Like many older siblings, I’m accustomed to the occasional eye roll from my baby sister — a cool 21-year-old who lives in the East Village and wears maxi skirts. It’s a well-worn dynamic of ours. Younger sister scoffs at my outfit. I wear it for a year. She offers to take it off my hands on her way to Goodwill. It’s the circle of life.
So when I unpacked my Rothy’s The Square Mary Janes in the room we were sharing in Florence over her spring break, I braced myself for an inevitable “You’re wearing those?” Her side of the closet was all matching sets and leather boots. Mine was sensible cashmere and some versatile stripes.
Frankly, I wouldn’t have blamed her if she had said something. I, too, had been a Rothy’s skeptic. Before I bought a pair, here’s what I knew about the brand: It loved a podcast ad, made shoes from recycled water bottles, and moms loved the shoes for long days at Disneyland. At pre-vacation jury duty, I noticed two other women in variations of the machine-washable shoes — all of us awaiting our fate. The signature blue dash on the heel of the shoe marked a club I wasn’t sure I wanted to be in.
But when I saw these Mary Janes in the Instagram stories of one of my most stylish Instagram follows, Harling Ross Anton, I was surprised that they were the water-bottle shoes. They looked charming and vaguely vintage — and I was willing to give them a chance, because I hate uncomfortable shoes. Living in a city for the past decade has me always hedging my bets that dinner just might turn into drinks, and that bar could be ten blocks in the opposite direction from my apartment. My footwear choices skew orthopedic, and the result is usually less than stylish and far from romantic. These Mary Janes presented an opportunity to have it all.
On a risky bet, I slipped on the shoes for their maiden voyage on a 15,000-step day in Florence. We trekked through a tour of my best friend’s study-abroad highlight reel, hauled to Santo Spirito, and dodged the building crowds outside the Duomo. What I wanted was the approximation of a Mary Jane with a comfort sole. What I ended up with was a shoe that wore like a slipper, forming to my foot in the least Birkenstock way possible. They were comfortable enough to forget — high praise for days you’d rather spend focusing on negotiating at the leather market or admiring Michelangelo’s David than on your feet.
Unlike leather, Rothy’s soft, flexible back requires no break-in period, so I came back to the hotel without a single blister — and not one glare from any well-dressed Italians as far as I could tell. I wore them with black jeans; with a long, tiered black dress; and, in a moment of desperation, with sweats and sunglasses for a pastry run. And when I paired them with fashion brands like Batsheva or Merlette, they felt as natural as when I wore them with old Levi’s and a massive button-up. Some nights, I rinsed off areas of the shoe that were particularly dusty.

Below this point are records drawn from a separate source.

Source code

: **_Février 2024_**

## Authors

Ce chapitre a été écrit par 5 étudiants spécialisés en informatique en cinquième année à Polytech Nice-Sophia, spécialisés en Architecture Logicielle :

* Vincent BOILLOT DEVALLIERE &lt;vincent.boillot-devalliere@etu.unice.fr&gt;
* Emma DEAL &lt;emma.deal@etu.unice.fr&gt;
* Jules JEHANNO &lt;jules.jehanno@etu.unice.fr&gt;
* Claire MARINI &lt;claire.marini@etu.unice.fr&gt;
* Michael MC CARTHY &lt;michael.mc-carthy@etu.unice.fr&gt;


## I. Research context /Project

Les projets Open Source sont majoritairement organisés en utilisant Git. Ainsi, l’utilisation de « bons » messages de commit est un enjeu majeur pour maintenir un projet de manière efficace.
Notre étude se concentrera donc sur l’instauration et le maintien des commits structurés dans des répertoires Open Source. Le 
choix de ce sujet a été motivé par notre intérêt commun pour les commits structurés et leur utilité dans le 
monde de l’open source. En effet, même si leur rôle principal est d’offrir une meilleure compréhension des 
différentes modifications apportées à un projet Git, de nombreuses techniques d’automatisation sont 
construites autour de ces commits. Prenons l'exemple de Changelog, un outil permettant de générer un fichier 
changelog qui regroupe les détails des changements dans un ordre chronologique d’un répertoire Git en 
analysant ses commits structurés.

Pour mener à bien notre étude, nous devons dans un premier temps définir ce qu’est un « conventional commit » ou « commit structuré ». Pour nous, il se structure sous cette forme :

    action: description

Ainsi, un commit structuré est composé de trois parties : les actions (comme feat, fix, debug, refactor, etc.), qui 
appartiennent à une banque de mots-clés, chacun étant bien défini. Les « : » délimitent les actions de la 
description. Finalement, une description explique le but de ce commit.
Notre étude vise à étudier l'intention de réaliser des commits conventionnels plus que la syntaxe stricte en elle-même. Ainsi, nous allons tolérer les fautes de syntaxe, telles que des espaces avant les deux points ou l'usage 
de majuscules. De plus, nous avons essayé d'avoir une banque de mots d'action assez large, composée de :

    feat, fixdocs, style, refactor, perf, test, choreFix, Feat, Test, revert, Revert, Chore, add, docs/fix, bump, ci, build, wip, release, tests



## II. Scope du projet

Other times, I just slipped them off, grateful to be blister-free.
Fancier than sneakers and more flattering than clogs, these Mary Janes have nestled into my compact Brooklyn closet for good. I laid them out to dry under my kitchen window, fresh from their Italian jaunt and a spin on the cold cycle, and I thought back to how needless my nervousness about these shoes turned out to be. In the photograph featured, my little sister stood behind the iPhone camera, capturing my outfit before we switched places for me to photograph hers. “Cute,” she said, just above the shutter sound. And honestly, I’ll take it.